During the winter of 1945, as American cities and towns accelerated their campaigns to become the Capital of the World, Irving Berlin composed a song that captured the spirit of boosterism:

Anything you can do, I can do better

I can do anything better than you …

In the same spirit, the most assertive of the American civic boosters seeking the attention of the United Nations set out for London — without invitation — to personally present their cases to the UN Preparatory Commission meeting there. On December 1, 1945, a subcommittee of diplomats began the first of three hearings to appease their eager suitors. Much to the entertainment of the press corps, each team of boosters seemed to determine to top the others.

  • Atlantic City – Boosters for the seaside resort argued that their community “presents an ideal location because of its beautiful Boardwalk, beach and ocean, temperate climate, superb hotel accommodations, mammoth Convention Hall, its proximity and accessibility to cosmopolitan centers, and its rail and airport travel facilities.” Two representatives  dispatched to London offered a headquarters site on Brigantine Island and warmed up the diplomats by passing out salt water taffy and Colgate soap products in delegation offices.
  • Black Hills Region – Paul E. Bellamy, a Rapid City businessman whose son had been killed in the war, led the campaign to place the UN in the Black Hills grew into a three-state effort by South Dakota, Nebraska, and Wyoming. The Black Hills boosters promoted their region as central, accessible, spacious, and politically neutral. Bellamy added that hungry delegates would find no shortage of beef steak.
  • Boston — Led by Governor Maurice Tobin, a delegation for Boston stressed their unique qualification as the American city closest to Europe, the traditional center for diplomacy.  They unveiled an enticing offer of seventy-five scholarships to Boston-area colleges and universities.
  • Chicago — A team from Chicago promoted their city as centrally located and prominent to the war effort, but in boasting about the city’s newspapers they also displayed an unfortunate headline: “Gangland Murder on the North Side.”
  • Denver — University of Colorado President Robert L. Stearns carried the city’s case to London and stressed the facilities available in the “Second Capital of the United States,” which had become a center for federal agencies during the Roosevelt years.  In contrast to other competitors, Denver stressed its proximity to Latin America.
  • Newport, R.I. — A British cousin of one of Newport’s boosters presented the case for placing the UN in and among the aging mansions that survived from the Gilded Age.
  • Philadelphia –Among the earliest and most persistent campaigners for the UN’s attention, the Philadelphians stressed their ability to meet all of the UN’s needs for a temporary and permanent meeting place. A journal of the trip kept by one of the Philadelphia promoters derided other competitors for such commercial tactics as showing color films of scenic attractions.
  • San Francisco — Last in alphabetical order for the first day of hearings, Mayor Roger Lapham simply reminded the subcommittee of the war welcome they had received earlier in the year during the conference to draft the UN Charter.

- _Recorded data_:
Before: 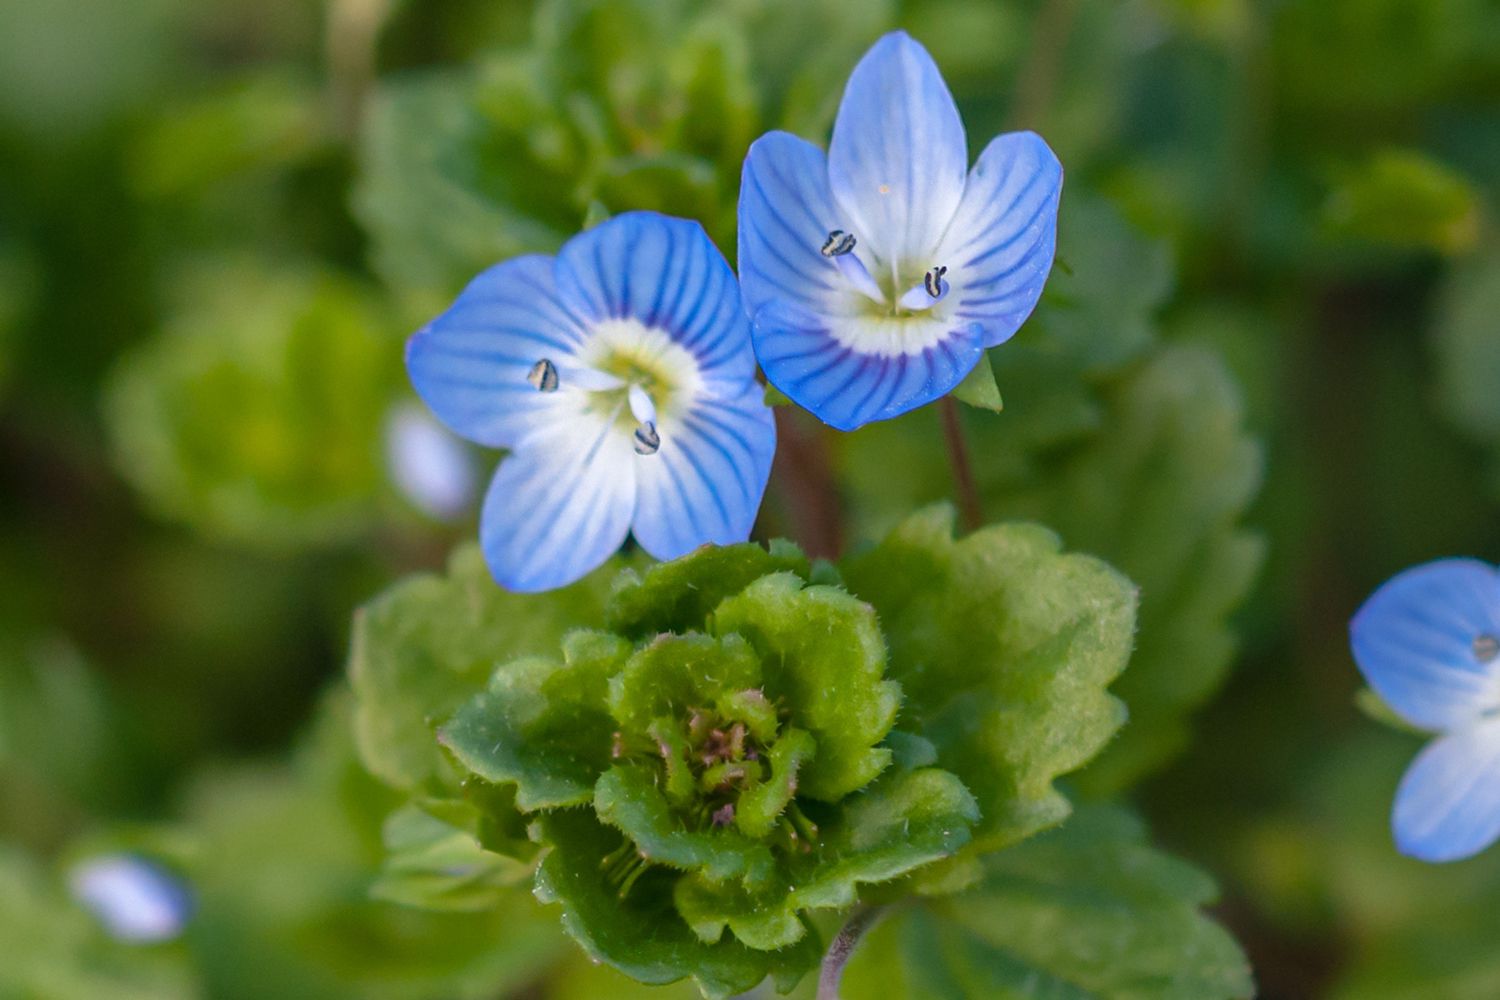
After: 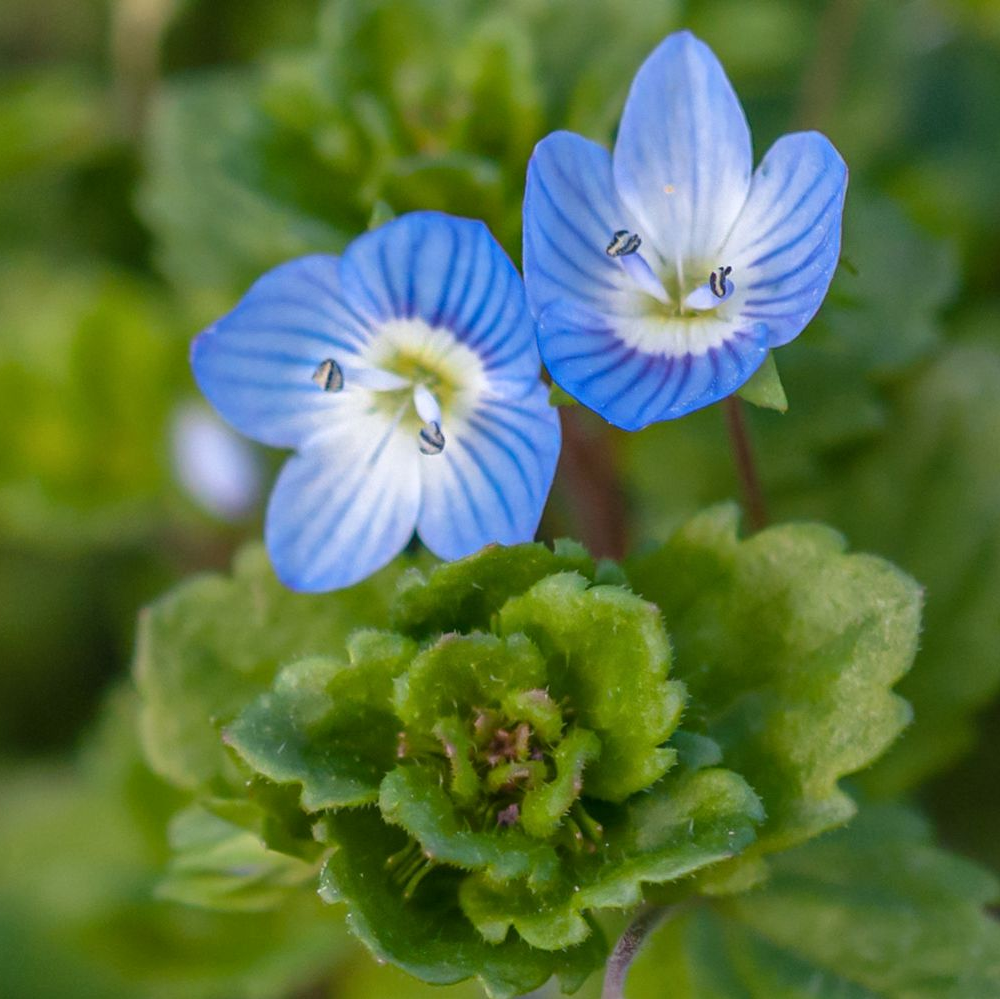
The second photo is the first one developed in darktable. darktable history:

- _Short exercise 1_:
Name every place whose boosters are given their own entry in the bulleted list of the excerpt on the UN headquarters campaigns.
- _Short exercise 2_:
In the excerpt on the UN headquarters campaigns, what offer did the Boston delegation unveil?

- _Answer 1_:
Atlantic City, the Black Hills Region, Boston, Chicago, Denver, Newport, Philadelphia, and San Francisco.

- _Answer 2_:
An offer of seventy-five scholarships to Boston-area colleges and universities.